Pathobiology of transforming growth factor β in cancer, fibrosis and immunologic disease, and therapeutic considerations

Transforming growth factor β (TGF-β) is a highly pleiotropic cytokine that plays an important role in wound healing, angiogenesis, immunoregulation and cancer. The cells of the immune system produce the TGF-β1 isoform, which exerts powerful anti-inflammatory functions, and is a master regulator of the immune response. However, this is context dependent, because TGF-β can contribute to the differentiation of both regulatory (suppressive) T cells (Tr cells) and inflammatory Th17 cells. While TGF-β might be underproduced in some autoimmune diseases, it is overproduced in many pathological conditions. This includes pulmonary fibrosis, glomerulosclerosis, renal interstitial fibrosis, cirrhosis, Crohn's disease, cardiomyopathy, scleroderma and chronic graft-vs-host disease. In neoplastic disease, TGF-β suppresses the progression of early lesions, but later this effect is lost and cancer cells produce TGF-β, which then promotes metastasis. This cytokine also contributes to the formation of the tumor stroma, angiogenesis and immunosuppression. In view of this, several approaches are being studied to inhibit TGF-β activity, including neutralizing antibodies, soluble receptors, receptor kinase antagonist drugs, antisense reagents and a number of less specific drugs such as angiotensin II antagonists and tranilast. It might be assumed that TGF-β blockade would result in severe inflammatory disease, but this has not been the case, presumably because the neutralization is only partial.
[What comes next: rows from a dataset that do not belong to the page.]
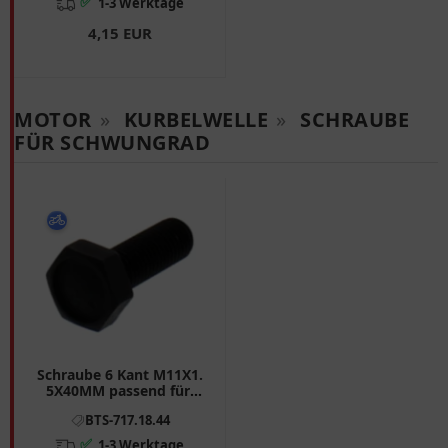
✅
1-3 Werktage
4,15 EUR
MOTOR
»
KURBELWELLE
»
SCHRAUBE
FÜR SCHWUNGRAD
Schraube 6 Kant M11X1.
5X40MM passend für:
BMW R
BTS-717.18.44
✅
1-3 Werktage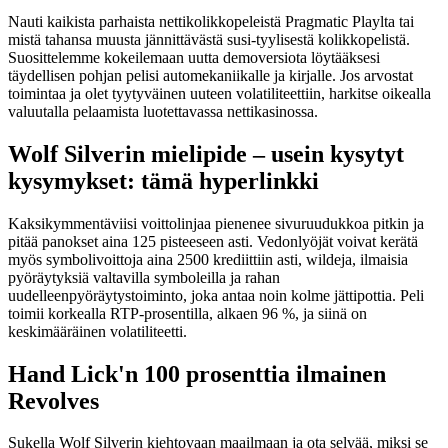
Nauti kaikista parhaista nettikolikkopeleistä Pragmatic Playlta tai
mistä tahansa muusta jännittävästä susi-tyylisestä kolikkopelistä.
Suosittelemme kokeilemaan uutta demoversiota löytääksesi
täydellisen pohjan pelisi automekaniikalle ja kirjalle.
Jos arvostat
toimintaa ja olet tyytyväinen uuteen volatiliteettiin, harkitse oikealla
valuutalla pelaamista luotettavassa nettikasinossa.
Wolf Silverin mielipide – usein kysytyt
kysymykset: tämä hyperlinkki
Kaksikymmentäviisi voittolinjaa pienenee sivuruudukkoa pitkin ja
pitää panokset aina 125 pisteeseen asti. Vedonlyöjät voivat kerätä
myös symbolivoittoja aina 2500 krediittiin asti, wildeja, ilmaisia ​​
pyöräytyksiä valtavilla symboleilla ja rahan
uudelleenpyöräytystoiminto, joka antaa noin kolme jättipottia. Peli
toimii korkealla RTP-prosentilla, alkaen 96 %, ja siinä on
keskimääräinen volatiliteetti.
Hand Lick'n 100 prosenttia ilmainen
Revolves
Sukella Wolf Silverin kiehtovaan maailmaan ja ota selvää, miksi se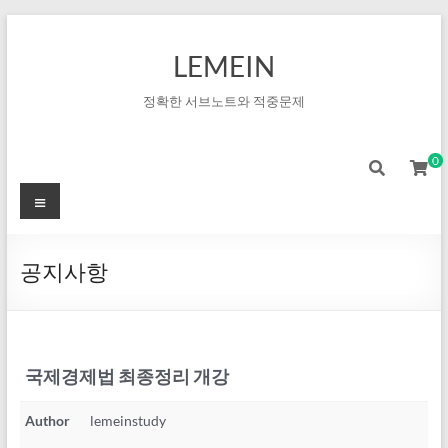
LEMEIN
정확한 서브노트와 적중문제
0
공지사항
국제경제법 최종정리 개강
Author
lemeinstudy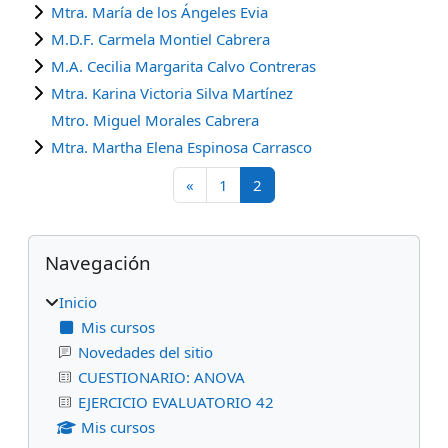
Mtra. María de los Ángeles Evia
M.D.F. Carmela Montiel Cabrera
M.A. Cecilia Margarita Calvo Contreras
Mtra. Karina Victoria Silva Martínez
Mtro. Miguel Morales Cabrera
Mtra. Martha Elena Espinosa Carrasco
Página anterior
Página 1
Página 2
«
1
2
Bloques
Omitir Navegación
Navegación
Inicio
Mis cursos
Novedades del sitio
CUESTIONARIO: ANOVA
EJERCICIO EVALUATORIO 42
Mis cursos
In contrast, the systemic administration of TGF-β for therapeutic purposes is limited by toxicity and safety concerns, but local administration appears feasible, especially to promote wound healing. Immunotherapy or vaccination stimulating TGF-β production and/or Tr differentiation might be applied to the treatment of autoimmune diseases. The benefits of new therapies targeting TGF-β are under intense investigation.